私と大西洋クロマグロの出会い

田中 一です。
ユーラシア大陸・最西南端のポルトガル・アルガルベ地方で、定置網漁業会社に所属しながら、大西洋クロマグロの研究をしています。

子供の頃から身近だったマグロ

私は、マグロの町・静岡/清水で生まれ育った。
(最近知ったことだが、静岡はマグロの消費量No,1の様だ。)
子供の頃、誕生日や何かイベントがあると、マグロで手巻き寿司を食べた。
マグロは近所の魚屋さんに買いに行き、いつも美味しいマグロだったのを覚えている。

大学卒業後、静岡中央卸売市場の水産仲卸会社で働き始めた。
この時もマグロは身近にあった。
毎日、冷凍マグロ・生鮮マグロが市場に並んでいた。
市場で、マグロを見ない日は一度としてなかった。

清水でシラス漁師・桜エビ漁師になった時もマグロは身近にあった。
清水港の岸壁で、大きな冷凍マグロ運搬船や、冷凍マグロ延縄船から、冷凍マグロがクレーンで吊り上げられるのを横目に見ていた。
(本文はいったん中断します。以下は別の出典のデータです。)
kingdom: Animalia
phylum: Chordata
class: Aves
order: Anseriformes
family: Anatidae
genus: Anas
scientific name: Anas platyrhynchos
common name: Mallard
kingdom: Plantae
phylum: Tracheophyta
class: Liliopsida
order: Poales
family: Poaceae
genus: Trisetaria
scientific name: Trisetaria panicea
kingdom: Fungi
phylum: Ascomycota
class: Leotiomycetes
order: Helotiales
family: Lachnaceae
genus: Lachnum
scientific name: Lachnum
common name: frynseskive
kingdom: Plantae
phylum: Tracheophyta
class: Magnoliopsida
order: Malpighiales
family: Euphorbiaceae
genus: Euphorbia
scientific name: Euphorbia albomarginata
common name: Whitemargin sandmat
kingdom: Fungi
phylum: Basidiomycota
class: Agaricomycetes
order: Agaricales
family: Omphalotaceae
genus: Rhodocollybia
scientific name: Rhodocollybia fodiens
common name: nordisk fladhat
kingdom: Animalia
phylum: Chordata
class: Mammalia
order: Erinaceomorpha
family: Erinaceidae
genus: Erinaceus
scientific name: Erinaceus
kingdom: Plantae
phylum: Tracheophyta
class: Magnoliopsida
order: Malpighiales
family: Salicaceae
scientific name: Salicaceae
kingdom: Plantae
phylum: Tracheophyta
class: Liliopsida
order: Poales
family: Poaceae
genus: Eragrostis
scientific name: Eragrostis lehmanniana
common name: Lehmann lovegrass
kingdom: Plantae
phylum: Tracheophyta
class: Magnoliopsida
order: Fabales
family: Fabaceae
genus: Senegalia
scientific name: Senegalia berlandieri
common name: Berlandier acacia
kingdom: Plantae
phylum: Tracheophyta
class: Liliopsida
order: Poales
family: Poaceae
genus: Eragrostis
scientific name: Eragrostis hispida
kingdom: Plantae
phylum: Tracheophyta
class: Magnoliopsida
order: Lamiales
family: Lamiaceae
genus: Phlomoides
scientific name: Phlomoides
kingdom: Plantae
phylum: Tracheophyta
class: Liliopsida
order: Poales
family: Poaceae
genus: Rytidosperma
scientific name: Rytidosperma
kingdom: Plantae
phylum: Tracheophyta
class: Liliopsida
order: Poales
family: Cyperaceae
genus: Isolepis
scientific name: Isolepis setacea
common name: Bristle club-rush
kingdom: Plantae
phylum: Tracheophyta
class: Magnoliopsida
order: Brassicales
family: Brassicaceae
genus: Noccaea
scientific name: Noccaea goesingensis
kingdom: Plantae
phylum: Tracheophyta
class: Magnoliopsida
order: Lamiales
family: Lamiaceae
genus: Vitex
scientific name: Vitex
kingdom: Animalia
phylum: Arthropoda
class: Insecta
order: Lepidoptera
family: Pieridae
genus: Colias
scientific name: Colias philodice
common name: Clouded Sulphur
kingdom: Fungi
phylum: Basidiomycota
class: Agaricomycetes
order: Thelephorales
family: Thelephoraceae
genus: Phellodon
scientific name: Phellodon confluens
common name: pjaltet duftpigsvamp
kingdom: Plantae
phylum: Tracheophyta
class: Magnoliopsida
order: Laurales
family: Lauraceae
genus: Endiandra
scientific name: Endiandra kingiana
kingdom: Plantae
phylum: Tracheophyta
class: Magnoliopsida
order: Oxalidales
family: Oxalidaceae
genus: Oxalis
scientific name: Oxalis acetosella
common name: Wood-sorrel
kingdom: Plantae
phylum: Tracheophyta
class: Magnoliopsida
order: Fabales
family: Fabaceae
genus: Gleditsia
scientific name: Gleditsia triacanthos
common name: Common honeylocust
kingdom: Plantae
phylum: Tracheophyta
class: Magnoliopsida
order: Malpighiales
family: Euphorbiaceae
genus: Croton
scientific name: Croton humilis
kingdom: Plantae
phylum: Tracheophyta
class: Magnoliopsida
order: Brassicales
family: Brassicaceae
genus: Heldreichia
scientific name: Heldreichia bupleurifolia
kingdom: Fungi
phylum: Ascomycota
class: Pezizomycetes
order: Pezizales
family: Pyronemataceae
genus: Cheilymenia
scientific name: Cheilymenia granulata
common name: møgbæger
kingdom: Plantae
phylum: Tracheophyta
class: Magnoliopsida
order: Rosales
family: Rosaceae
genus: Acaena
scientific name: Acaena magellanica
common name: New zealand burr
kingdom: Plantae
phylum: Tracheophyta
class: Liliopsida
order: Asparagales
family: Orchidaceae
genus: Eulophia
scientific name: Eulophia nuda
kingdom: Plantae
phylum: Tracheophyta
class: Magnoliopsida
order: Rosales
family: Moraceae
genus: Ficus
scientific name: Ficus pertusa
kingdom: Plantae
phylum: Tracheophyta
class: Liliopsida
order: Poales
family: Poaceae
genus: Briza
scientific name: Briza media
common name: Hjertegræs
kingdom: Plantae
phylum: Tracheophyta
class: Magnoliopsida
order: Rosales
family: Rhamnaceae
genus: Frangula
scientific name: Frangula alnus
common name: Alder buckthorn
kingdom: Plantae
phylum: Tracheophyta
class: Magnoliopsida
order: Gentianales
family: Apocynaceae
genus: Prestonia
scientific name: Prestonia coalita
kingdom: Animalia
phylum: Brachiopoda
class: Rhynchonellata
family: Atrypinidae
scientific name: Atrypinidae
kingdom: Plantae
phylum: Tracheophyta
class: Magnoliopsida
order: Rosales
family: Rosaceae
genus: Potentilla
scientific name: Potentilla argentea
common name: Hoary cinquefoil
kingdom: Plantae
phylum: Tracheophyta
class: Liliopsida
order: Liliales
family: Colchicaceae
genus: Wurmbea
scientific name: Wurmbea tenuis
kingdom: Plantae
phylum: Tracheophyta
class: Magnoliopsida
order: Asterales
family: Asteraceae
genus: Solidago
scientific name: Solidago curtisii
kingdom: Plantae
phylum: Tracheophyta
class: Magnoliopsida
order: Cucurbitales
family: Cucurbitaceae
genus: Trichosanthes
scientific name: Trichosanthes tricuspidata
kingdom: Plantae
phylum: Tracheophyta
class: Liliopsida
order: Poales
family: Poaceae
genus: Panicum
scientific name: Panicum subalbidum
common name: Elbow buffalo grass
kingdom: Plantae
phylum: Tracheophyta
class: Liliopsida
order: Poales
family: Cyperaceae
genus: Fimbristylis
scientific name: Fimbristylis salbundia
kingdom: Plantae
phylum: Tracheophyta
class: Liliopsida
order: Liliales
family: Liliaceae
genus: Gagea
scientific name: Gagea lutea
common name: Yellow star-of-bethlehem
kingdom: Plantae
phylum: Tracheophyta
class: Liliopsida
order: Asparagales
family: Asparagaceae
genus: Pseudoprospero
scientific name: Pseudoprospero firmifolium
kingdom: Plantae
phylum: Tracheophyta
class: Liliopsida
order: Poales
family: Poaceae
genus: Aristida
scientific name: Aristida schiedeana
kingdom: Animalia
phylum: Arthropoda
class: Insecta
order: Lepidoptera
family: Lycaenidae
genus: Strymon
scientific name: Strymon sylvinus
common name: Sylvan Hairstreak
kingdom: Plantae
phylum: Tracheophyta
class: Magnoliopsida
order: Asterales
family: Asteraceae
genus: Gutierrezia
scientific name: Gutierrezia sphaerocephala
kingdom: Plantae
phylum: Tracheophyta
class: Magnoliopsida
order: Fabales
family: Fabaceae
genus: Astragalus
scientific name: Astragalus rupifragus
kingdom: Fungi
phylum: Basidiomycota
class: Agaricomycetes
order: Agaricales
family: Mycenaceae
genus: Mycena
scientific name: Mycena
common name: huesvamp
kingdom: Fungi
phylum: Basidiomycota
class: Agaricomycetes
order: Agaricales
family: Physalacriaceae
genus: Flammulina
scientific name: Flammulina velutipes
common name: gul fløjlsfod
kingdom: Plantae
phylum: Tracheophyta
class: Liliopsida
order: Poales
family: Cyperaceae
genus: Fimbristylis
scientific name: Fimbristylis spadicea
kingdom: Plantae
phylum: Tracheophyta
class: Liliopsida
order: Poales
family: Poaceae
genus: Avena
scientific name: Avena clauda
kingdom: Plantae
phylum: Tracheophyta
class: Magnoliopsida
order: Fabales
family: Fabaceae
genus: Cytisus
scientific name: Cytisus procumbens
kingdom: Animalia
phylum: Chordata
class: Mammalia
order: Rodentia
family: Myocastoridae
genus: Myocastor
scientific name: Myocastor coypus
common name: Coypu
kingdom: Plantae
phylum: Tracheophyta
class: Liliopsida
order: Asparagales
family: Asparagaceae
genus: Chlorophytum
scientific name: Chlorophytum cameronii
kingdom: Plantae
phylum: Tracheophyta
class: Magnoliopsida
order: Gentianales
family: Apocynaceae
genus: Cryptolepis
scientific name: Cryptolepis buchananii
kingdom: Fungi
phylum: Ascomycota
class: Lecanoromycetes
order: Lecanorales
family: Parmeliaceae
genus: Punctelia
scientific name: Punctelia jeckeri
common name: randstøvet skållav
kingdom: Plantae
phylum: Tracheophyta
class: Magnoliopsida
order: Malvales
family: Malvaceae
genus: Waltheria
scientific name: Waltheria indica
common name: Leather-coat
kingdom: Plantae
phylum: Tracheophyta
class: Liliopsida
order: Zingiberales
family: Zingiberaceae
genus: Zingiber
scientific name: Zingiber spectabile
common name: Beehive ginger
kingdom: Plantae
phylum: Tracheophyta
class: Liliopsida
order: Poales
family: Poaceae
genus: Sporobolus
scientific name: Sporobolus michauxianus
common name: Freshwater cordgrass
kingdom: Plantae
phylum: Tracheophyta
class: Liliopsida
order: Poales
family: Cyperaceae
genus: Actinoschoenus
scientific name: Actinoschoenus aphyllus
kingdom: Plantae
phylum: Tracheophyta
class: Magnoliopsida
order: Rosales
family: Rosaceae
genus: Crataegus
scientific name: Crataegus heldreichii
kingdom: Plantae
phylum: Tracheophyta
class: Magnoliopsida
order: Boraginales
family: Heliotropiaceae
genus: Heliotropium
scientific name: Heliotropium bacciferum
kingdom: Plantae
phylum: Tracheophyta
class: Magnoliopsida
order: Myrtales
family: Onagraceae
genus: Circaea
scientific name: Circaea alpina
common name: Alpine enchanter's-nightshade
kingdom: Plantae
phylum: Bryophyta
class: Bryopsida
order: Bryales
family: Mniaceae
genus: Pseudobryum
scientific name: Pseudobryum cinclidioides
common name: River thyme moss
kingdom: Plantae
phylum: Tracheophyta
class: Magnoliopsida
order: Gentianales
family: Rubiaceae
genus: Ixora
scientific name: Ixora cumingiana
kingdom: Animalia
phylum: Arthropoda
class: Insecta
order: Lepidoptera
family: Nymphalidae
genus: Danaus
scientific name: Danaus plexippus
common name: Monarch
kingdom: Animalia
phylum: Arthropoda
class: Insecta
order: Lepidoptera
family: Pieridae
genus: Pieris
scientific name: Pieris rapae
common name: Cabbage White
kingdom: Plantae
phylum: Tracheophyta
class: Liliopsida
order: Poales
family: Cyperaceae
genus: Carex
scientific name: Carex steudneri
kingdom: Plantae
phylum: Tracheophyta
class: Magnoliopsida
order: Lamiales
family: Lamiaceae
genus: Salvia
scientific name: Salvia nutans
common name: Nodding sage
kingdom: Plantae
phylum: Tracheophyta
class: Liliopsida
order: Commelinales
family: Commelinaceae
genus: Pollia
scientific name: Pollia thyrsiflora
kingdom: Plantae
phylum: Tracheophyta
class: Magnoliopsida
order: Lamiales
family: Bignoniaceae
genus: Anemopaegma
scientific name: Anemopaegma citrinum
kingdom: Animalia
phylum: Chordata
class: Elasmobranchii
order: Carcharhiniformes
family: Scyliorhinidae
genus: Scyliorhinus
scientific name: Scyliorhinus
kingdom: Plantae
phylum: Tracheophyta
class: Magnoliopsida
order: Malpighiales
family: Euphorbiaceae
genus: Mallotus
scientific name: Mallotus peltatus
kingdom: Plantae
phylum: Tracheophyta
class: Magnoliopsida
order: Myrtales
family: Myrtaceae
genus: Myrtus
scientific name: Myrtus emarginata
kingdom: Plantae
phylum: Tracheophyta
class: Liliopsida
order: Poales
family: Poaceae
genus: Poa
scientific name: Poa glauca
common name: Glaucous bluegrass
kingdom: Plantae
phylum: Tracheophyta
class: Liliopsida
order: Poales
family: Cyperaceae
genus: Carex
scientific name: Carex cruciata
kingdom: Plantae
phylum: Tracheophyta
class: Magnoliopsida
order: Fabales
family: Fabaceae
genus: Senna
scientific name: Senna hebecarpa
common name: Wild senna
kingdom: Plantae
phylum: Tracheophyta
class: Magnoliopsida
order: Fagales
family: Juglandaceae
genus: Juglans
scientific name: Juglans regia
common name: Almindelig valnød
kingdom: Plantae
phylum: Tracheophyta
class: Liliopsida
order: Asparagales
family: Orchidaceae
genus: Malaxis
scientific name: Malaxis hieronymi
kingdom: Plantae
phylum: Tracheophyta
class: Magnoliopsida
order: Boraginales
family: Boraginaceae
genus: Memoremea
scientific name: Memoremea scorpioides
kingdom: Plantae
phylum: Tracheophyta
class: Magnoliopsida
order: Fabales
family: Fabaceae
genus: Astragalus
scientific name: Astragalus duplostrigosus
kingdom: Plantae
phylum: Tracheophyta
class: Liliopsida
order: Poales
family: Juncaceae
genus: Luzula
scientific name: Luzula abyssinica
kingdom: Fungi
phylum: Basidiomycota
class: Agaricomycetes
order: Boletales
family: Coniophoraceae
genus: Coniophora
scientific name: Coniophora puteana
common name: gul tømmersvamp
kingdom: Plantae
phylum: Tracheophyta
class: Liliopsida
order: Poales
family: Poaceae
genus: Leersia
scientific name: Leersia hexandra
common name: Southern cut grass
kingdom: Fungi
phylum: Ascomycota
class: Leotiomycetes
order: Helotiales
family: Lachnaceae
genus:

この今まで身近にあったマグロが、どの海で、誰が獲ったかなんて考えもしなかった。
マグロの種類さえ知らなかった。

マグロはマグロで、いつも当たり前の様にあるものだった。
そう、当たり前のように。

マグロとの出会い

今までの人生で、マグロは身近にあったが、私は、マグロの知識ゼロ。
そんな私が、2016年から、ポルトガルでマグロ漁師をする事になる。

ポルトガルに来てから、様々なビデオを見せて貰い、少し勉強して知った気になっていた。
2月にポルトガルで生活・仕事を始めて、3ヶ月経った日。

今でも忘れない。

2016年5月12日。
確か、3日間の時化明けの操業。

すこし、波(ウネリ)が残っていた。

定置網の操業が始まる。

私は、網内のマグロの量を確認する為、現地ダイバーと共にボンベを背負い海に飛び込んだ。
少し潜ると、そこには今まで見た事のない量のマグロが泳いでいた。
自分より明らかに大きいマグロ(150kg)がウヨウヨ(161尾)泳いでいて、マグロがギョロっと私の方を見ている。
水中というアウェー感もあり、若干の恐怖心が湧いたのを覚えている。

けど、すぐに印象は変わった。
マグロのその”美しさ・大きさ”に魅了された。
泳ぎは、しなやかでパワフル、流線型の身体は美しく、ずっと見てられる感じがした。

「これが、今まで身近にあったマグロか」
と、衝撃の出会いだった。

私と大西洋クロマグロの出会い
慌てて獲った写真(2016年5月12日)

マグロの行先

この日、出会ったマグロ達は、冷凍加工船で冷凍加工された後に、静岡・清水へ向かった。
ユーラシア大陸・最西南端のポルトガルで、私が出会ったマグロが、私の生まれ育った静岡・清水へ。


私の中の何かが繋がった。
何かが。


私は、出会ったマグロの事をもっと知りたくなった。
私は、この日出会ったマグロ。
大西洋クロマグロの研究を始めることになる。